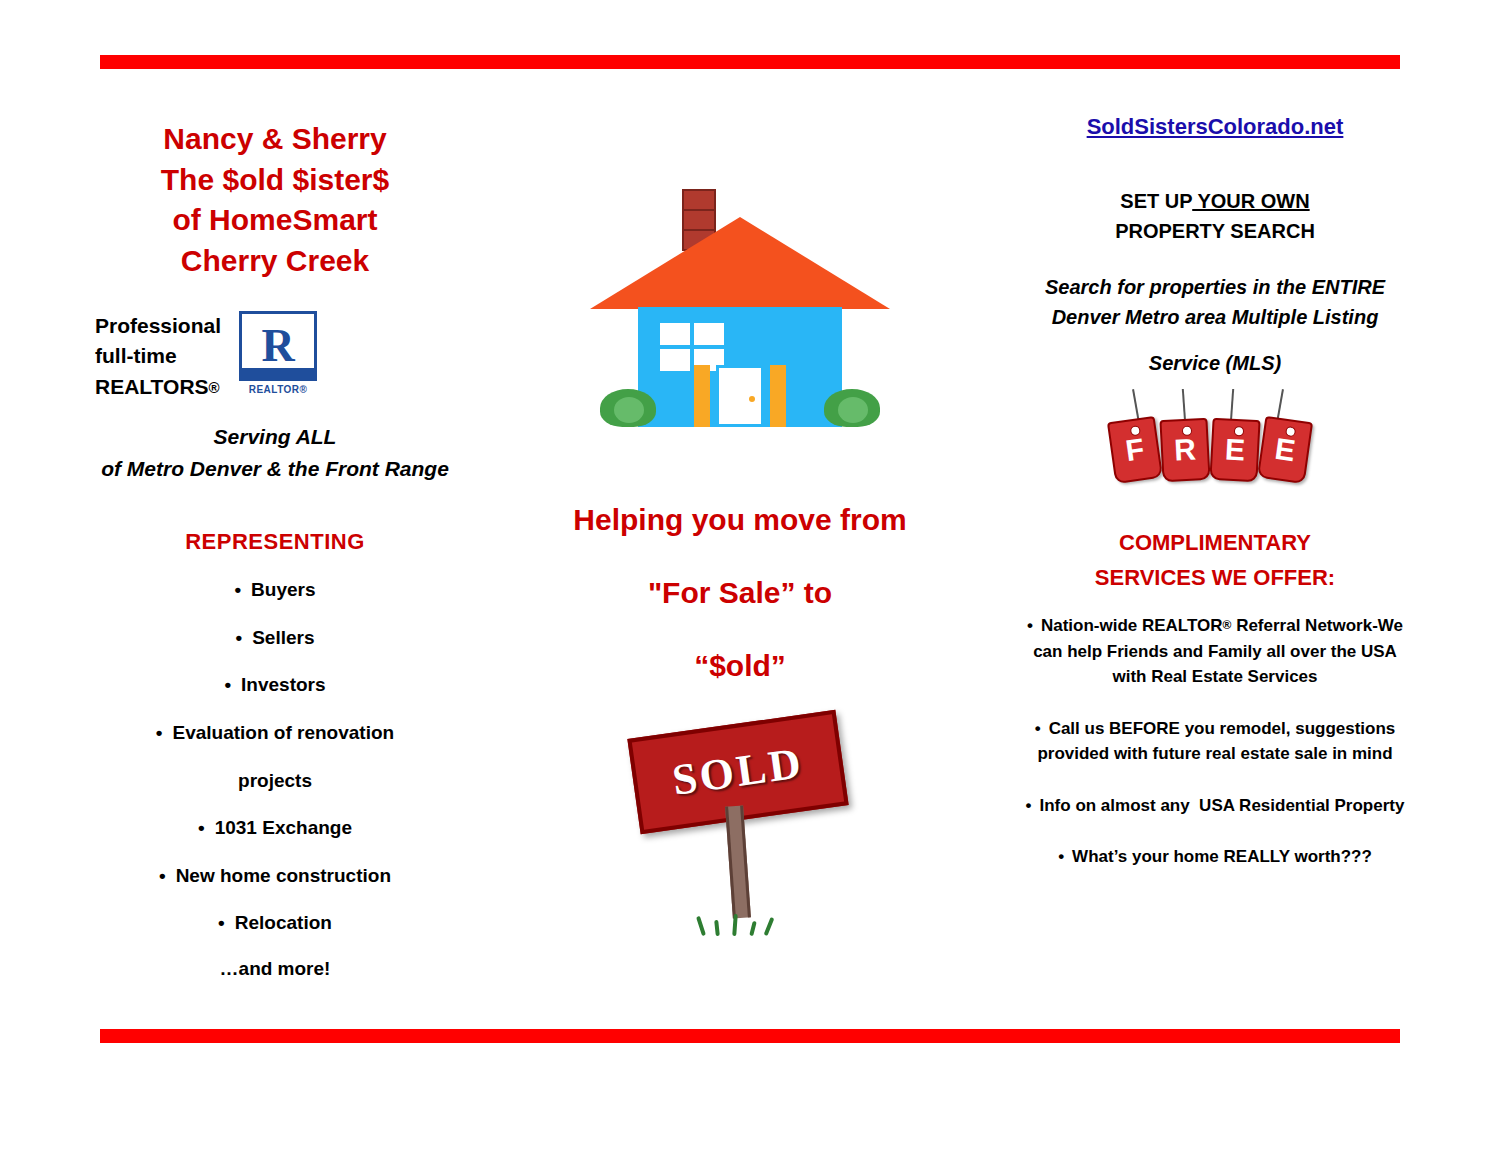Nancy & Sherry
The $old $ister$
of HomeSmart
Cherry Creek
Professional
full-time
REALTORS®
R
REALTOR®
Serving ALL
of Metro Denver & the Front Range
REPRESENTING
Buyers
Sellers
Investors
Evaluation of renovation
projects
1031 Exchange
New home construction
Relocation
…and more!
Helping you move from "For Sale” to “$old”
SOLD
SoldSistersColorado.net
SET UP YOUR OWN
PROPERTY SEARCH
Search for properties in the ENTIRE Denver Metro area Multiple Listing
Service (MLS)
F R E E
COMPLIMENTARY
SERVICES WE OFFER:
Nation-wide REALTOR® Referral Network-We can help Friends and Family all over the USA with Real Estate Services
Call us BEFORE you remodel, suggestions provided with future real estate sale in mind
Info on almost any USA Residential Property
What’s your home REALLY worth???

EXERCISE REQUIREMENTS - Copy out each line of the entries where the word "with" is found.

OUTPUT -
Nation-wide REALTOR® Referral Network-We can help Friends and Family all over the USA with Real Estate Services
Call us BEFORE you remodel, suggestions provided with future real estate sale in mind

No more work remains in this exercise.